刘学平脸上瞬间堆满了笑,像个弹簧一样崩了过去,腰弯得恰到好处。
林振国停下脚步,看到刘学平,脸上露出矜持的笑意,招了招手。
“老刘啊,等久了吧?来,上车,咱俩挤挤。”
“哎!好嘞!能跟领导坐一辆车,那是我的荣幸!”
刘学平受宠若惊,转身飞快地跑到花坛边,把那辆除了铃鐺不响哪都响的二八大槓“咔嚓”一声锁好。

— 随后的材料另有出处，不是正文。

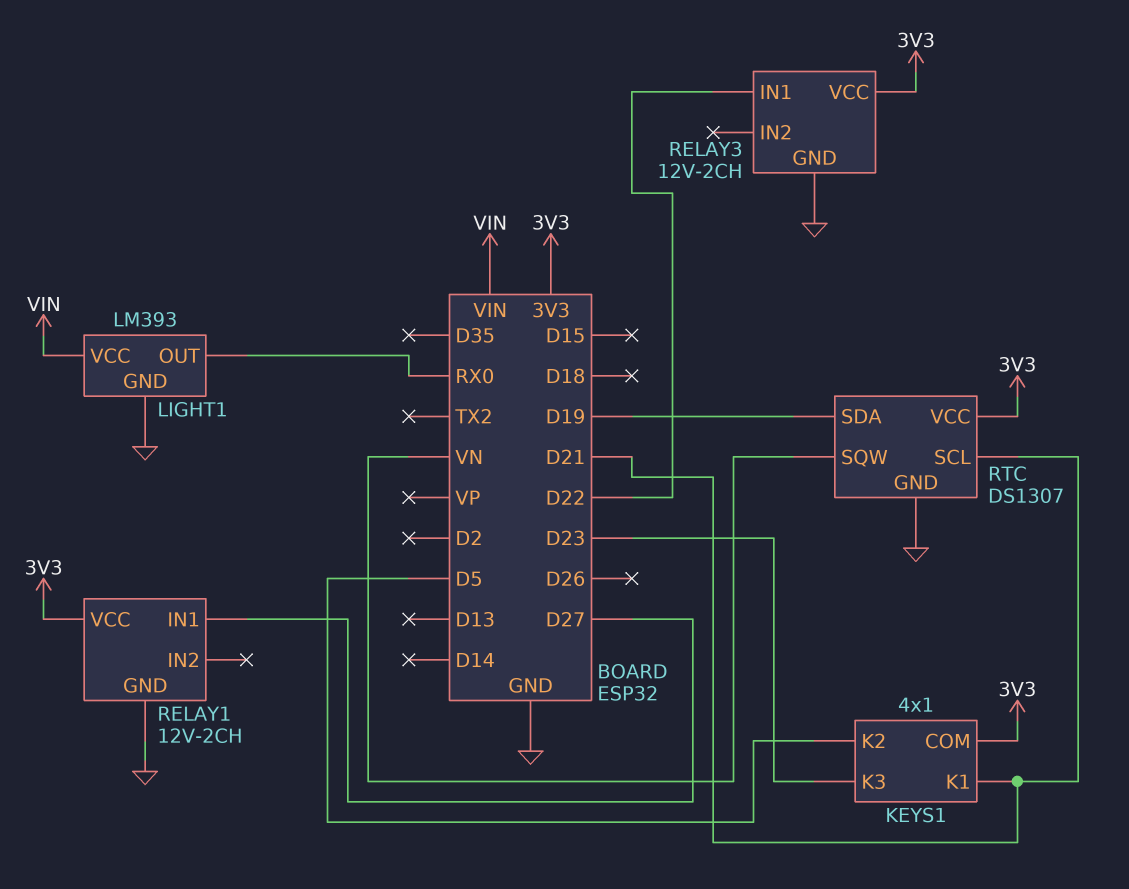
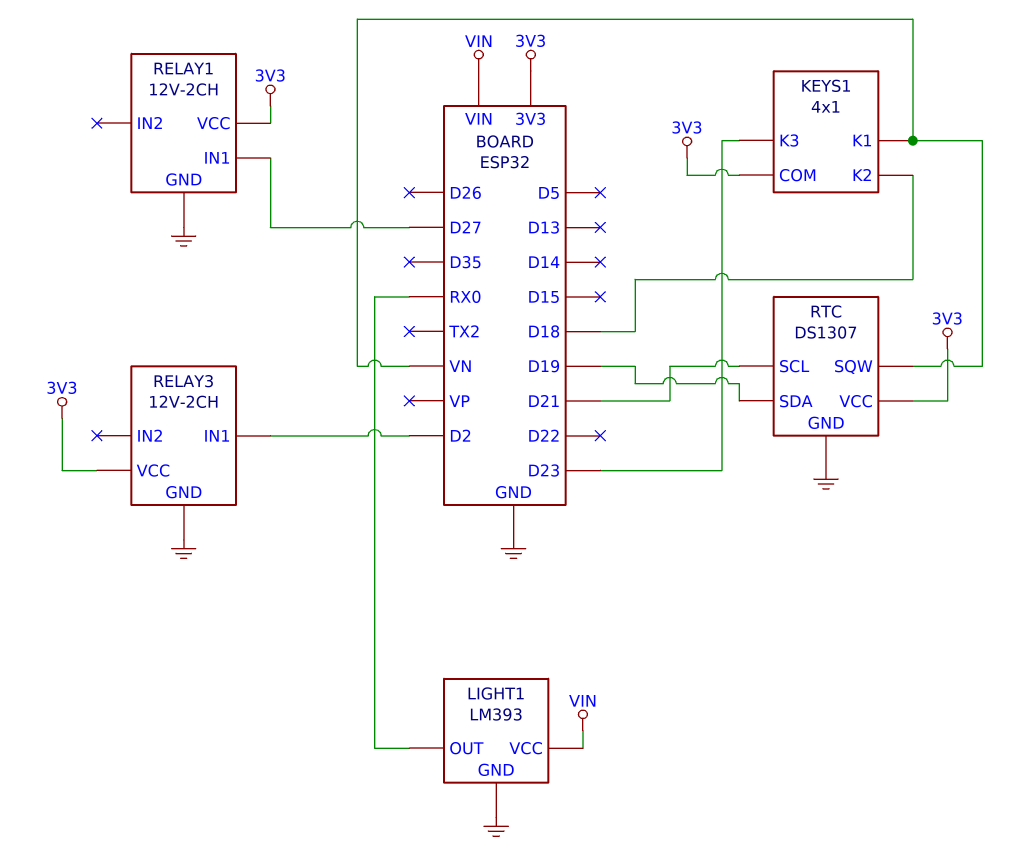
KEYS1 pin K1: D21 -> VN
KEYS1 pin K2: D5 -> D18
RELAY3 pin IN1: D22 -> D2

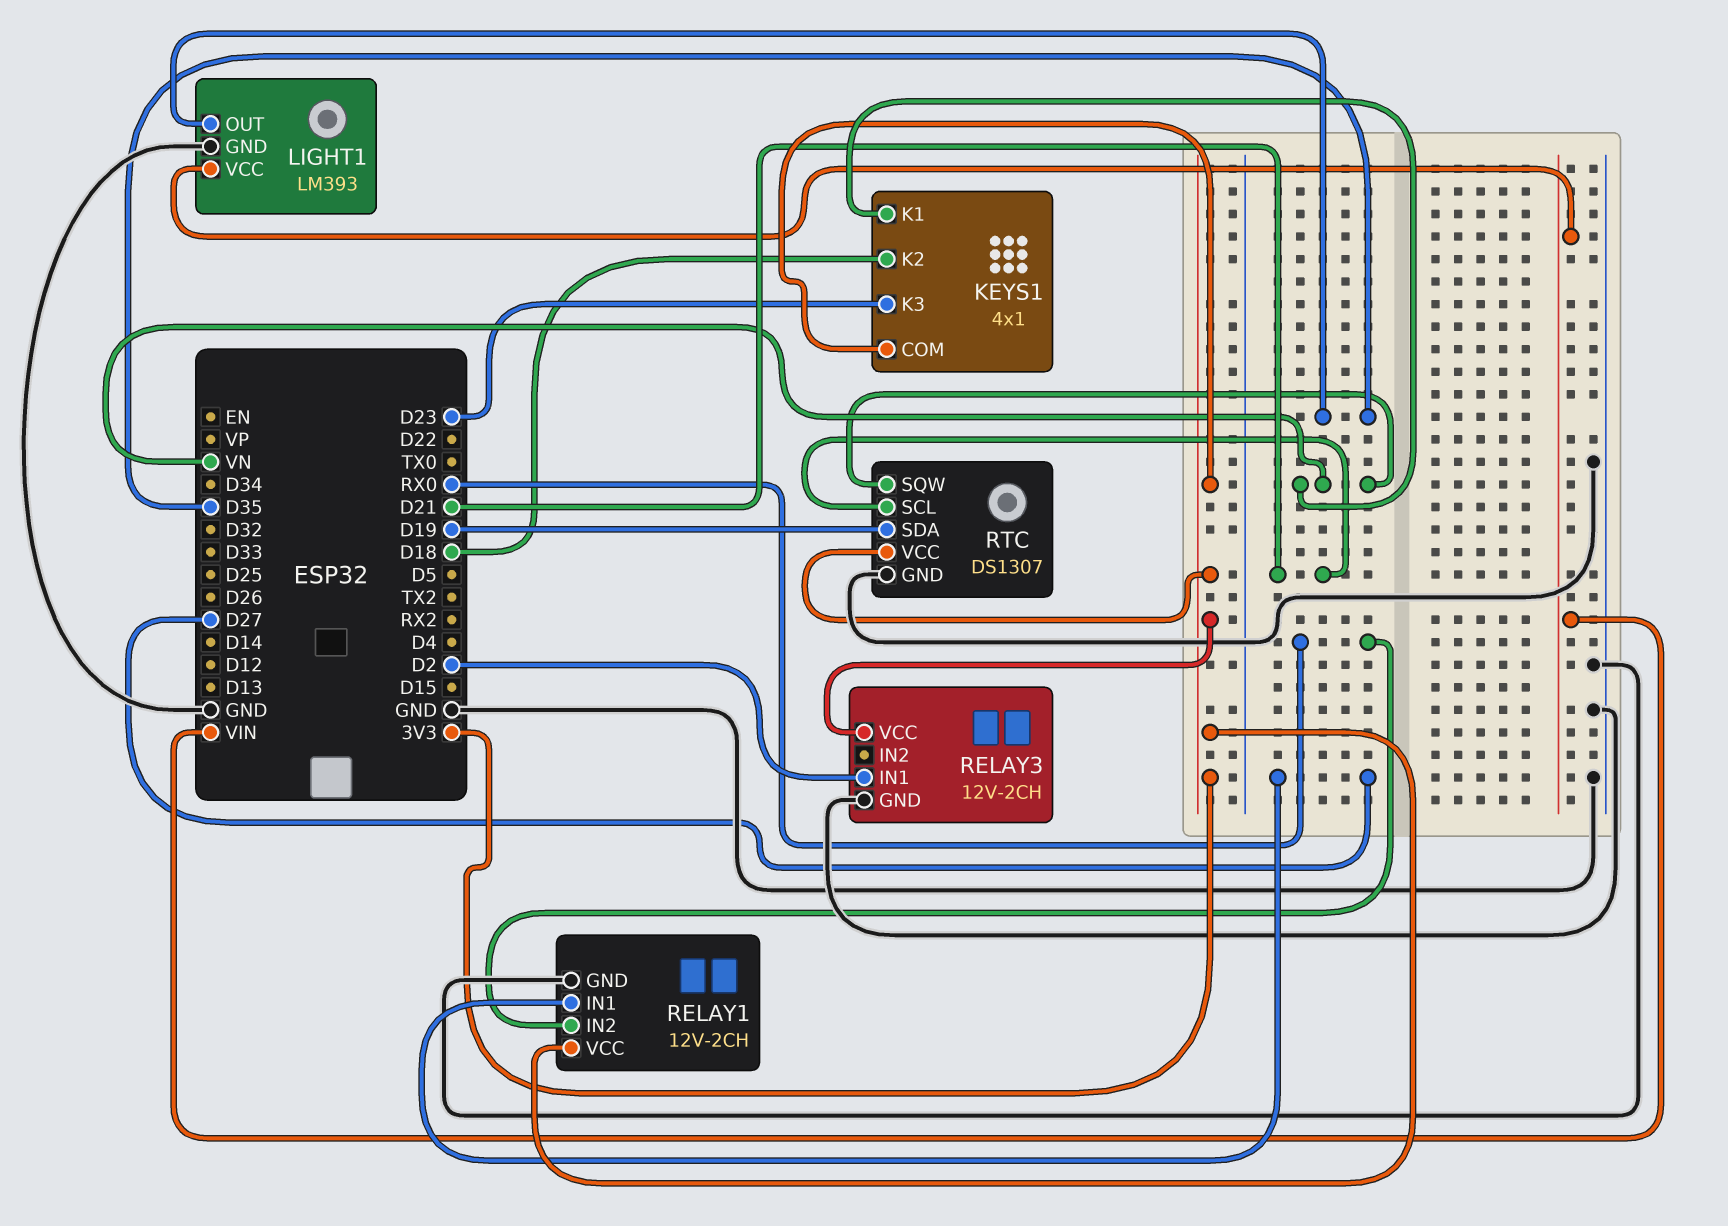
LIGHT1 pin OUT: RX0 -> D35
RELAY1 pin IN2: none -> RX0

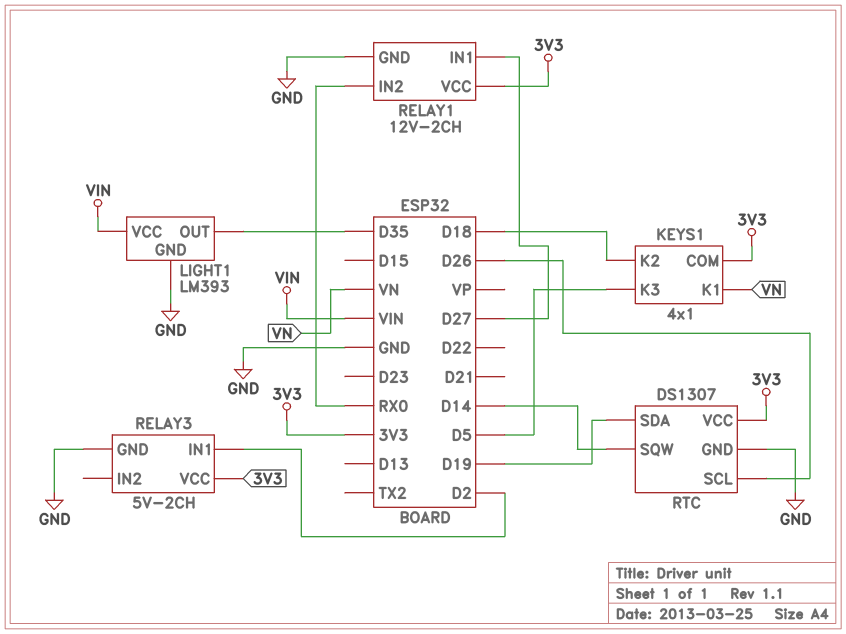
KEYS1 pin K3: D23 -> D5
RELAY3: 12V-2CH -> 5V-2CH
RTC pin SCL: D21 -> D26
RTC pin SQW: VN -> D14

他甚至顾不上擦擦额头的汗,屁顛屁顛地钻进了轿车后座,半个屁股沾著座椅,坐得笔直。
车门关上,冷气扑面而来,隔绝了外面的燥热。
车子缓缓启动。
刘学平身子微侧,面向林振国,那股献宝的劲儿再也憋不住了。
“林校长,您是不知道,听说您今天要蒞临指导,老张家那边可是激动坏了!”
他眉飞色舞,唾沫星子差点喷到前排司机的后脑勺上。
“张建国——就是那个考生的父亲,一大早就开始准备。说是把家里的底都掏出来了,又是海鲜又是茅台,全家老小齐上阵,就盼著您去呢!那场面,那重视程度,嘖嘖……”
林振国握著保温杯的手指,微微紧了一下。
他眉头微不可察地皱了皱,眼底闪过一丝反感。
他是读书人出身,又是党校领导,最讲究个“清贵”和“格调”。这次破例提前家访,那是惜才,是想和那个写出《破壁与共生》的青年才俊来一场思想上的碰撞。
结果让这帮基层干部一搞,怎么听著像是个土財主摆席请客?
俗。
太俗。
但伸手不打笑脸人,林振国也不好直接发作。
他拧开杯盖,轻轻抿了一口茶,脸上依旧掛著那种让人如沐春风的微笑,语气却淡了几分。
“老刘啊,我都说了,这次就是私人性质的走访,聊聊文章,聊聊想法。”
他放下杯子,语气温和却带著敲打。
“一切从简就好。搞这么大阵仗,容易让人说閒话,也容易把孩子给嚇著,你说是不是?”
“是是是!林校长教训得是!是我觉悟低了!”
刘学平连连点头,脸上赔著笑,心里却不以为然。
领导嘛,嘴上都说不要,身体都很诚实。谁不喜欢被捧著?谁不喜欢排场?
“不过您放心,都是自家人,关起门来吃饭,没外人,绝对安全!”
刘学平还在那喋喋不休地表著功。
林振国没再接话,侧过头看向窗外不断倒退的街景,眼神有些深邃。
车轮滚滚,朝著那个已经搭好了戏台,只等主角登场的张家大院,疾驰而去。